• _WHAT IS REQUIRED_
Only the lines from the one holding "Identify the document" through the end of the material are to be repeated, exactly and without pictures.
::::::::::
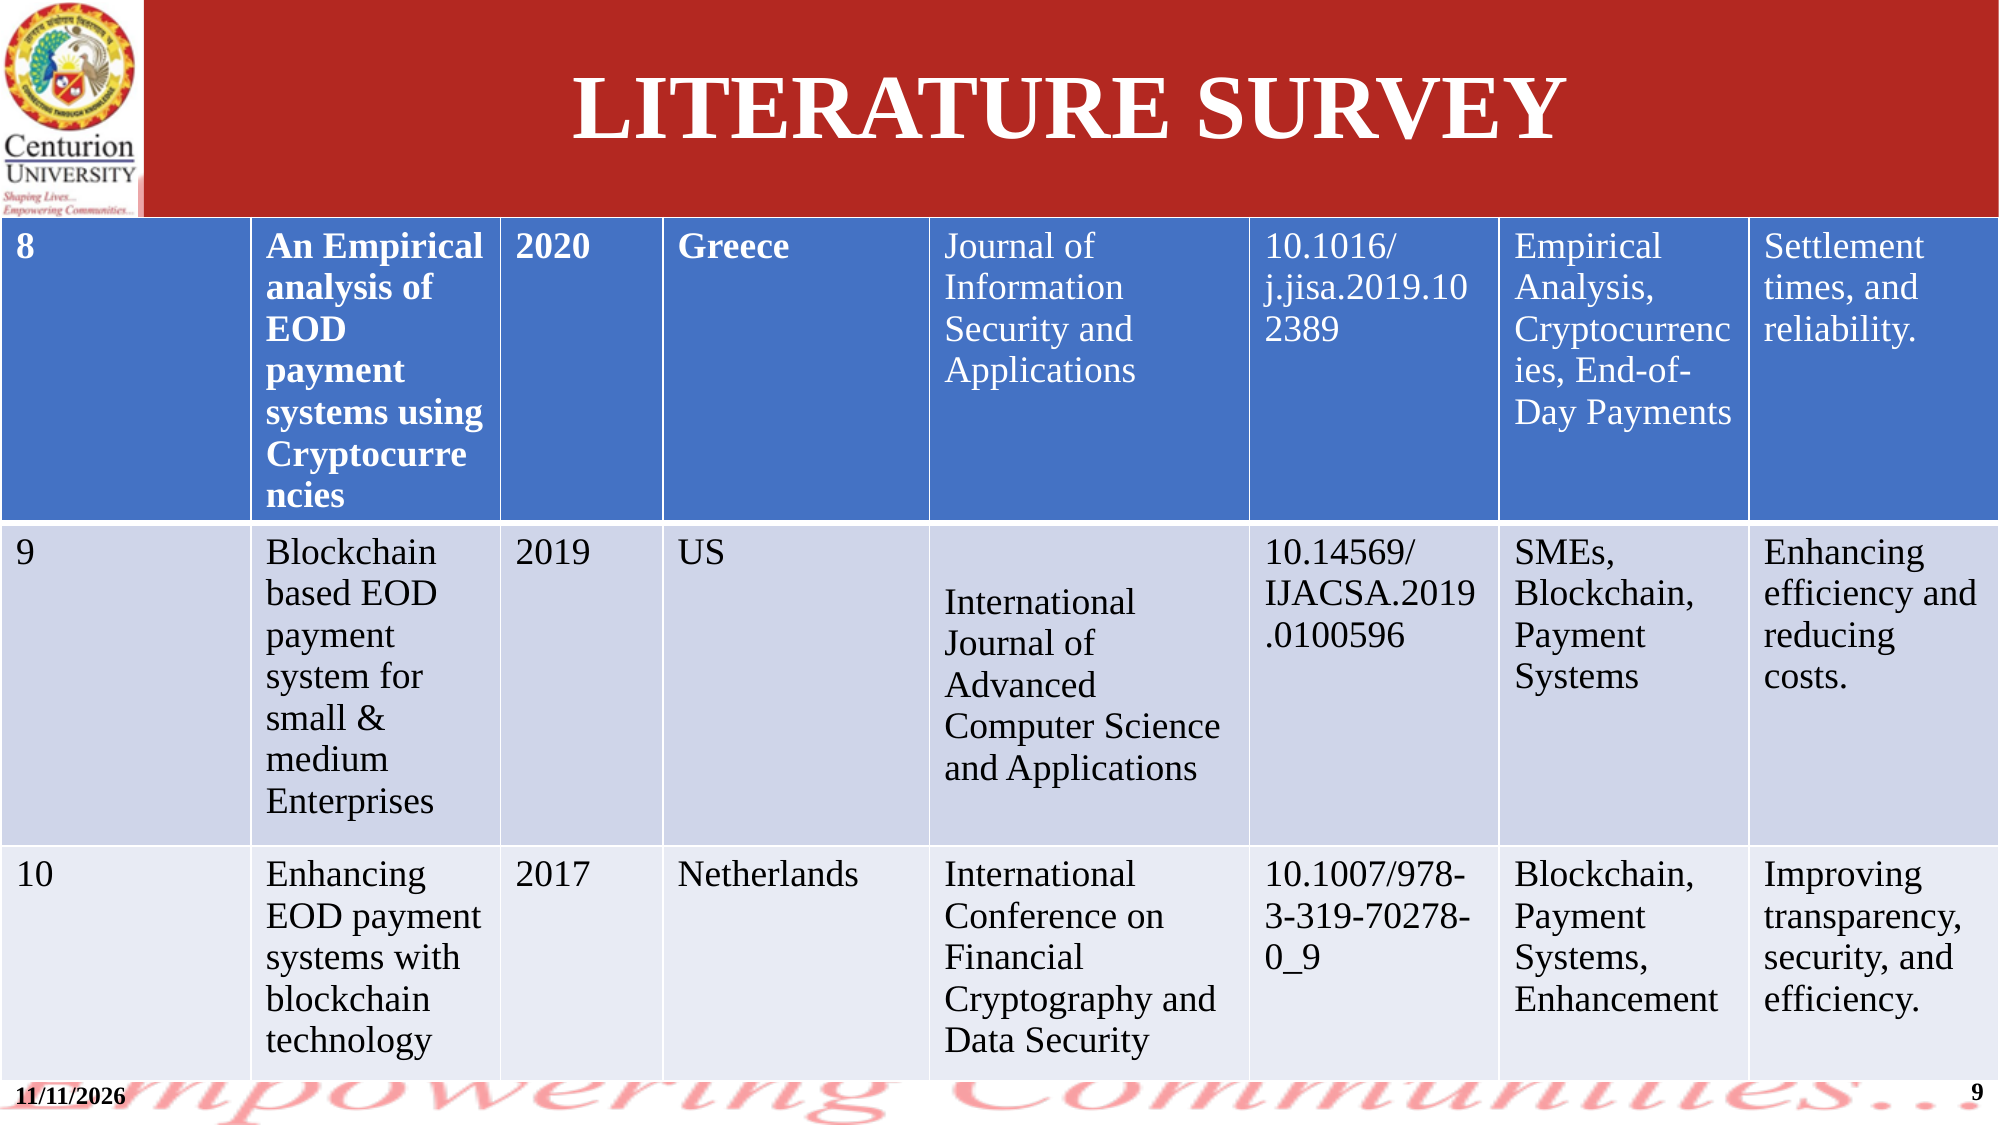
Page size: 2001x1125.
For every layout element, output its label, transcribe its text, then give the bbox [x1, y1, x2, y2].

table_cell International Journal of Advanced Computer Science and Applications [930, 526, 1249, 845]
table_header Greece [664, 218, 929, 520]
table_cell SMEs, Blockchain, Payment Systems [1500, 526, 1748, 845]
table_header 8 [2, 218, 250, 520]
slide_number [0, 1065, 450, 1125]
table_cell 10.1007/978-3-319-70278-0_9 [1250, 847, 1498, 1080]
table_cell Blockchain based EOD payment system for small & medium Enterprises [252, 526, 500, 845]
table_header Empirical Analysis, Cryptocurrencies, End-of-Day Payments [1500, 218, 1748, 520]
title LITERATURE SURVEY [143, 0, 1999, 217]
picture [1, 2, 138, 217]
slide_number 9 [1548, 1060, 1999, 1121]
table_cell 10 [2, 847, 250, 1065]
table_cell Enhancing efficiency and reducing costs. [1750, 526, 1998, 845]
table_cell International Conference on Financial Cryptography and Data Security [930, 847, 1249, 1080]
table_header 10.1016/j.jisa.2019.102389 [1250, 218, 1498, 520]
table_header Journal of Information Security and Applications [930, 218, 1249, 520]
table_header Settlement times, and reliability. [1750, 218, 1998, 520]
table_cell Improving transparency, security, and efficiency. [1750, 847, 1998, 1060]
table_cell Enhancing EOD payment systems with blockchain technology [252, 847, 500, 1080]
table_cell 10.14569/IJACSA.2019.0100596 [1250, 526, 1498, 845]
table_header An Empirical analysis of EOD payment systems using Cryptocurrencies [252, 218, 500, 520]
table_cell 9 [2, 526, 250, 845]
table_header 2020 [501, 218, 662, 520]
table_cell 2019 [501, 526, 662, 845]
table_cell US [664, 526, 929, 845]
table_cell Blockchain, Payment Systems, Enhancement [1500, 847, 1748, 1080]
table_cell 2017 [501, 847, 662, 1080]
table_cell Netherlands [664, 847, 929, 1080]
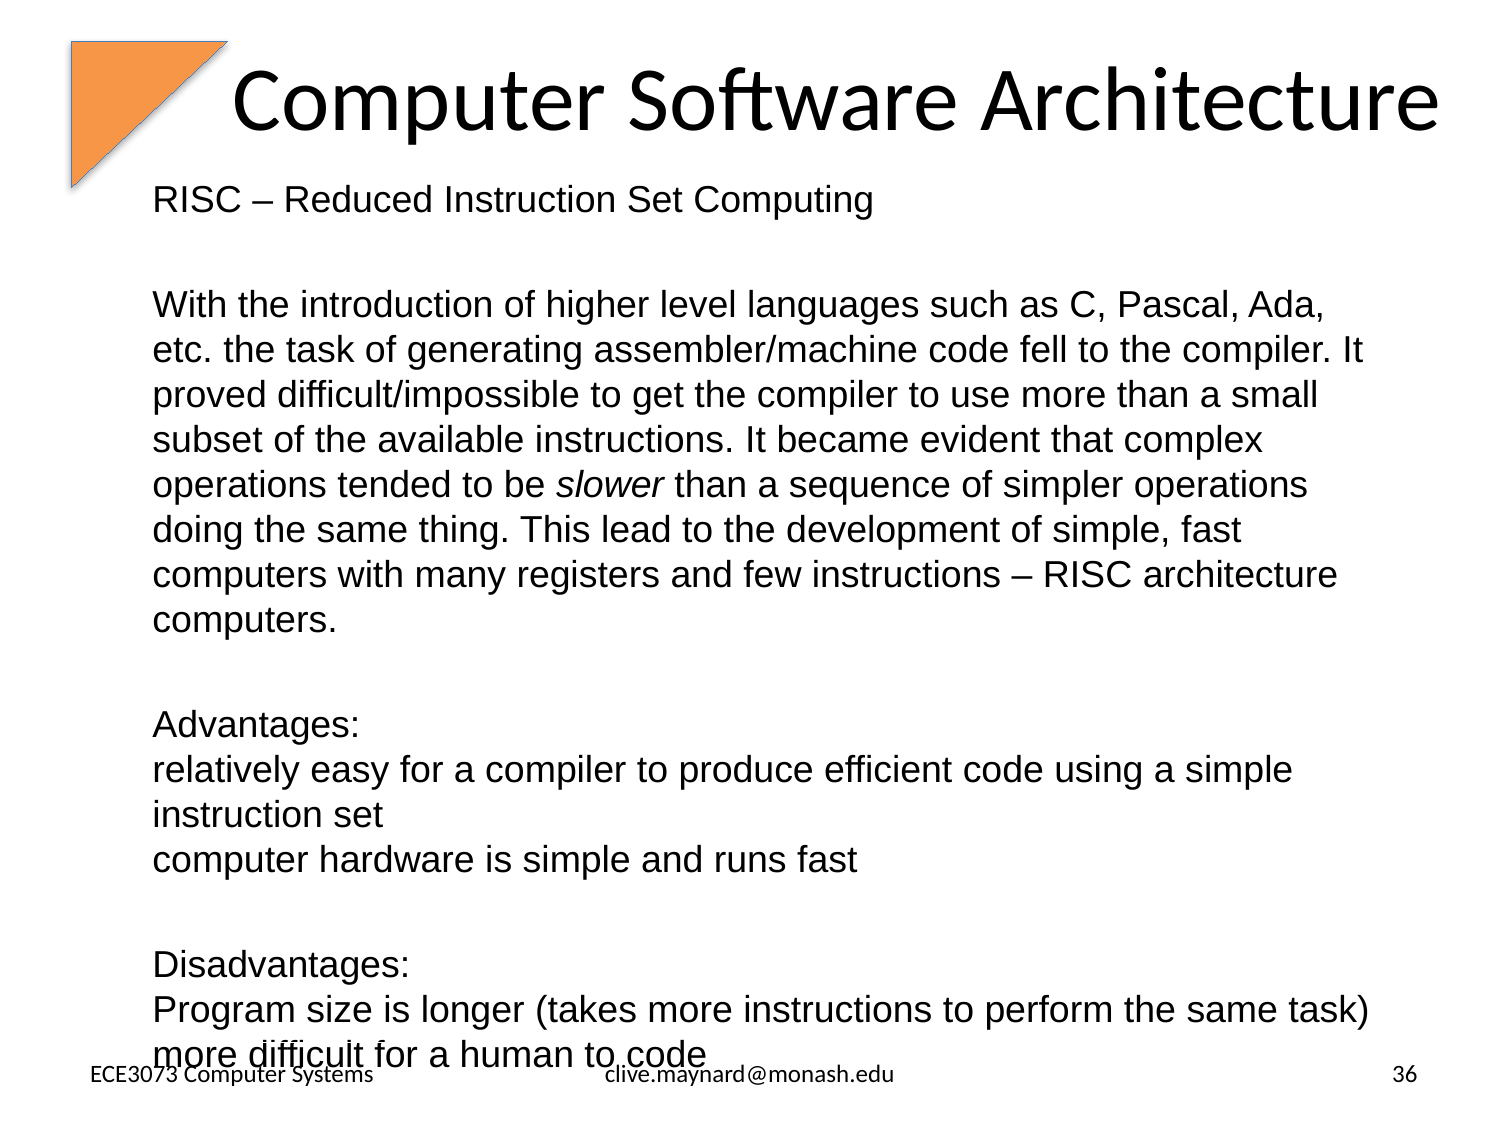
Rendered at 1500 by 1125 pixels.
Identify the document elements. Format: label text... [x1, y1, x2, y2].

slide_number 36 [1382, 1051, 1426, 1094]
title Computer Software Architecture [161, 0, 1500, 188]
text_box clive.maynard@monash.edu [519, 1050, 980, 1095]
text_box RISC – Reduced Instruction Set Computing With the introduction of higher level languages such as C, Pascal, Ada, etc. the task of generating assembler/machine code fell to the compiler. It proved difficult/impossible to get the compiler to use more than a small subset of the available instructions. It became evident that complex operations tended to be slower than a sequence of simpler operations doing the same thing. This lead to the development of simple, fast computers with many registers and few instructions – RISC architecture computers. Advantages: relatively easy for a compiler to produce efficient code using a simple instruction set computer hardware is simple and runs fast Disadvantages: Program size is longer (takes more instructions to perform the same task) more difficult for a human to code [144, 167, 1393, 1125]
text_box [74, 1042, 426, 1103]
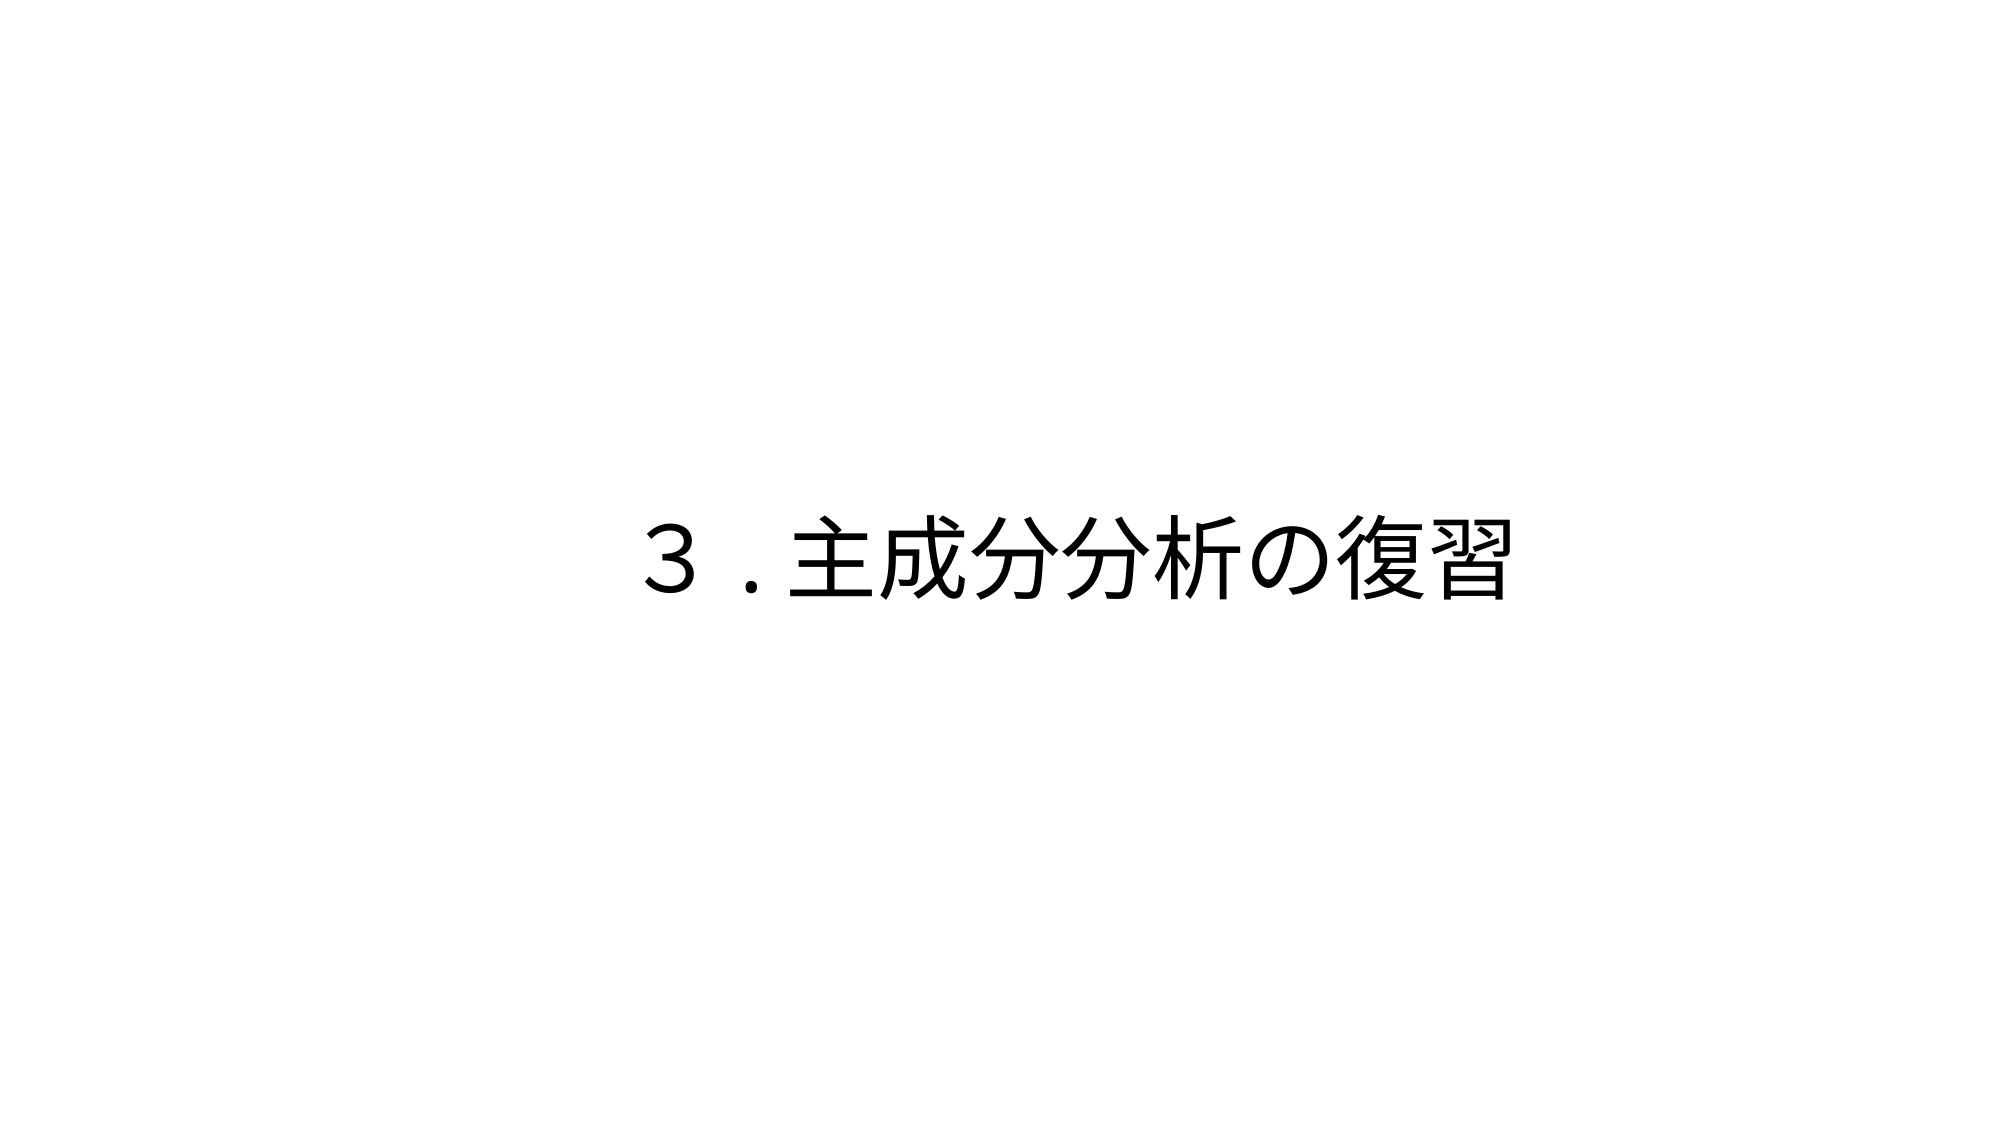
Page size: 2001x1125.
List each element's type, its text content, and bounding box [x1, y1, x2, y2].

title ３.主成分分析の復習 [137, 453, 1863, 672]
::::::::::
• _TASK ANSWER_
Identify the document elements. Format: label text... [x1, y1, x2, y2].

slide_number 36 [1382, 1051, 1426, 1094]
title Computer Software Architecture [161, 0, 1500, 188]
text_box clive.maynard@monash.edu [519, 1050, 980, 1095]
text_box RISC – Reduced Instruction Set Computing With the introduction of higher level languages such as C, Pascal, Ada, etc. the task of generating assembler/machine code fell to the compiler. It proved difficult/impossible to get the compiler to use more than a small subset of the available instructions. It became evident that complex operations tended to be slower than a sequence of simpler operations doing the same thing. This lead to the development of simple, fast computers with many registers and few instructions – RISC architecture computers. Advantages: relatively easy for a compiler to produce efficient code using a simple instruction set computer hardware is simple and runs fast Disadvantages: Program size is longer (takes more instructions to perform the same task) more difficult for a human to code [144, 167, 1393, 1125]
text_box [74, 1042, 426, 1103]
Page size: 2001x1125.
List each element's type, its text content, and bounding box [x1, y1, x2, y2].

title ３.主成分分析の復習 [137, 453, 1863, 672]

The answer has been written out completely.